Data in this exercise section start
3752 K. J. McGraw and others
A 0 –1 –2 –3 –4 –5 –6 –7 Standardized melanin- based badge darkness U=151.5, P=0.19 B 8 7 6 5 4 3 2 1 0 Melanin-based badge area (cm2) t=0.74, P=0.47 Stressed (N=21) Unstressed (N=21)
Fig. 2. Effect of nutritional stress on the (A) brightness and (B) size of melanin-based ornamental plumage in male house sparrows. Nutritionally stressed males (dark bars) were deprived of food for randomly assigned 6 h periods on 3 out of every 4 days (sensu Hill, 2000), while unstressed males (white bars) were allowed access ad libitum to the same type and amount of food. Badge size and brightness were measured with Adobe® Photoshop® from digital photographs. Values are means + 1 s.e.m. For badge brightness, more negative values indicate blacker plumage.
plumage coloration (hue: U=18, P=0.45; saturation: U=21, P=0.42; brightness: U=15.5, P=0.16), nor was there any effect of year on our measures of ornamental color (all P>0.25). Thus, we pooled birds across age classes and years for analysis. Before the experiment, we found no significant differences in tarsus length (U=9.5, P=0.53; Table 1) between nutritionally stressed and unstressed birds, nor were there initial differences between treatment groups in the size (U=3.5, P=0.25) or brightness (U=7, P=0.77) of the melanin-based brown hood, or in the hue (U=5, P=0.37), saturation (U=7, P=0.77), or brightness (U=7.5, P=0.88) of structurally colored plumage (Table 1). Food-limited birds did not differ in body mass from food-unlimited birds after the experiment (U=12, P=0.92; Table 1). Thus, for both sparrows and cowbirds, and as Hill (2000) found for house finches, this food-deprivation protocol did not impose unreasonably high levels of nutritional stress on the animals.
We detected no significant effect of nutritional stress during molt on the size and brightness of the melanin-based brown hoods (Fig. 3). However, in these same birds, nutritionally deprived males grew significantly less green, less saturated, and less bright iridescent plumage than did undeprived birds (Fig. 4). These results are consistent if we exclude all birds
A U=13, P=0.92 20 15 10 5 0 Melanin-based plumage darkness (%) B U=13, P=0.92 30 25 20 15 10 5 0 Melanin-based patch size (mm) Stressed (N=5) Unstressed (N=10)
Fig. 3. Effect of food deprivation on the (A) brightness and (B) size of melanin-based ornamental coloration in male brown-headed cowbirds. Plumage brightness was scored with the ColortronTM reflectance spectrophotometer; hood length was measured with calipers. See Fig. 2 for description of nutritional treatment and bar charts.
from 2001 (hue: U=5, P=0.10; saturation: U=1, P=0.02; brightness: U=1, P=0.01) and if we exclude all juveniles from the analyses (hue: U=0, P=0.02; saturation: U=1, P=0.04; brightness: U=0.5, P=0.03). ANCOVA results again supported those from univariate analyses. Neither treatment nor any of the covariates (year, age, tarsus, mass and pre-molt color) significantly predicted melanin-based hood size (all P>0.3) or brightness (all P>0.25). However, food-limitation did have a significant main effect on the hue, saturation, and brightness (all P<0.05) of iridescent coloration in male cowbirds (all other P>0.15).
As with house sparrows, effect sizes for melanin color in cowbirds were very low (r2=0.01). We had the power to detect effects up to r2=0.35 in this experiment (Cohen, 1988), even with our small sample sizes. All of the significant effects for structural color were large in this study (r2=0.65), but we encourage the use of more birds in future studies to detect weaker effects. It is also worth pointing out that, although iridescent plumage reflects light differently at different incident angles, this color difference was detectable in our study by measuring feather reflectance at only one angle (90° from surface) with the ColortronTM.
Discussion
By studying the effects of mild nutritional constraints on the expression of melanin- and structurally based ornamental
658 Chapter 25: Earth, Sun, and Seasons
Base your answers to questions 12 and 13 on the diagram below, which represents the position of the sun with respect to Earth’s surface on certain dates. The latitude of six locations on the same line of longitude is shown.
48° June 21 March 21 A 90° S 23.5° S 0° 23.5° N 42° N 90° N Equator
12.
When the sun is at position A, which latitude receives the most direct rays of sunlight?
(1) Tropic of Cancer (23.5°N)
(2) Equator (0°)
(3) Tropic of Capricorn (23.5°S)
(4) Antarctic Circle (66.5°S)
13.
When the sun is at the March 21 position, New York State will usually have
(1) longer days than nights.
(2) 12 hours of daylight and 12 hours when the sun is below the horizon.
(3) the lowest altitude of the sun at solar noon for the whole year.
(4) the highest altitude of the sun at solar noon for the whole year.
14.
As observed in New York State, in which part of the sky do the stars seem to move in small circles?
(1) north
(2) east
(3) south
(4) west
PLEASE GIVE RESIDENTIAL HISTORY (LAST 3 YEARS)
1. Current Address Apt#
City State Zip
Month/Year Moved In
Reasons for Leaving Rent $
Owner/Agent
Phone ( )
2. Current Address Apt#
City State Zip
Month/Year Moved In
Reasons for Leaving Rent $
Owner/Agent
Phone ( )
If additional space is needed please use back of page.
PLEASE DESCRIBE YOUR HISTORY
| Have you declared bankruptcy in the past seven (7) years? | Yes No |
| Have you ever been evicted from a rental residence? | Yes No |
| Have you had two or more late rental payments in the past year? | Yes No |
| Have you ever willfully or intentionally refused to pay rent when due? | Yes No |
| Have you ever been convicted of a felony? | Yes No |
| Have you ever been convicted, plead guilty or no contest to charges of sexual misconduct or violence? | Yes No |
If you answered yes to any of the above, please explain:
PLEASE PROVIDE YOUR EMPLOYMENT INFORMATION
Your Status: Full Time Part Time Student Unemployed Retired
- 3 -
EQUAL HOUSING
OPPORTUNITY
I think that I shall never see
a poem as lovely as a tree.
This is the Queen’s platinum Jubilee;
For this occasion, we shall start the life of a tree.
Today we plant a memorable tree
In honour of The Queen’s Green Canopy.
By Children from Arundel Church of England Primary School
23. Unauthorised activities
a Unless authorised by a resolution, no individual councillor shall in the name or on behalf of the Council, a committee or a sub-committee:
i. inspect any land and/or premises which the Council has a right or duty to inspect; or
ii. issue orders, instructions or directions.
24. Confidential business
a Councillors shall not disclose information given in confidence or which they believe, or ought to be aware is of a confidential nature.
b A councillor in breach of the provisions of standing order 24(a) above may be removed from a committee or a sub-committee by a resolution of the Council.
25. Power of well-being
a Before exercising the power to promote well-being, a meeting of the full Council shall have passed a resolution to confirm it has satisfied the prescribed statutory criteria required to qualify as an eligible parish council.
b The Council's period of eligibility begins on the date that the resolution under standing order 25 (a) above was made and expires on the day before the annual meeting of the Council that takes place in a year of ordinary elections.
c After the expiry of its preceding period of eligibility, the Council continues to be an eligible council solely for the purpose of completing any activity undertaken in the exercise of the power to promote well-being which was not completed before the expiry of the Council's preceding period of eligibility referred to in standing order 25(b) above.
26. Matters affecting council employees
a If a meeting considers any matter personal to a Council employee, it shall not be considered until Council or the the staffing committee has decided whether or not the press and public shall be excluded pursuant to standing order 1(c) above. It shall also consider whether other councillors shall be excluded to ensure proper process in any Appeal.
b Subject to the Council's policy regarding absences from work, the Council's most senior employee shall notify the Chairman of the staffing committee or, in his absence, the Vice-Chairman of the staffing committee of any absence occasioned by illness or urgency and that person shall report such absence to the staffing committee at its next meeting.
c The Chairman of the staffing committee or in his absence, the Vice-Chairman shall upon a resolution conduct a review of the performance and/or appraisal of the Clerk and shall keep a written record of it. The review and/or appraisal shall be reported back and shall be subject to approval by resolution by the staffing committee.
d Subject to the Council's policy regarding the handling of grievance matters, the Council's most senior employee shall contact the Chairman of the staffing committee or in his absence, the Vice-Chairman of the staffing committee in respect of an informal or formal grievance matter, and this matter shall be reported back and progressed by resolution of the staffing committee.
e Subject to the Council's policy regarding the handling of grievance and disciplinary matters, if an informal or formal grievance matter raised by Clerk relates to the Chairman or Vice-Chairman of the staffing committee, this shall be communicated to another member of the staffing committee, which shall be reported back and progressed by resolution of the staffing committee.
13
Data in this exercise section end
How to complete this task. What you give back must be the stretch above, starting at the line with "a Councillors shall" and ending at the line with "25. Power of well-being", copied exactly.

Answer to this exercise.
a Councillors shall not disclose information given in confidence or which they believe, or ought to be aware is of a confidential nature.
b A councillor in breach of the provisions of standing order 24(a) above may be removed from a committee or a sub-committee by a resolution of the Council.
25. Power of well-being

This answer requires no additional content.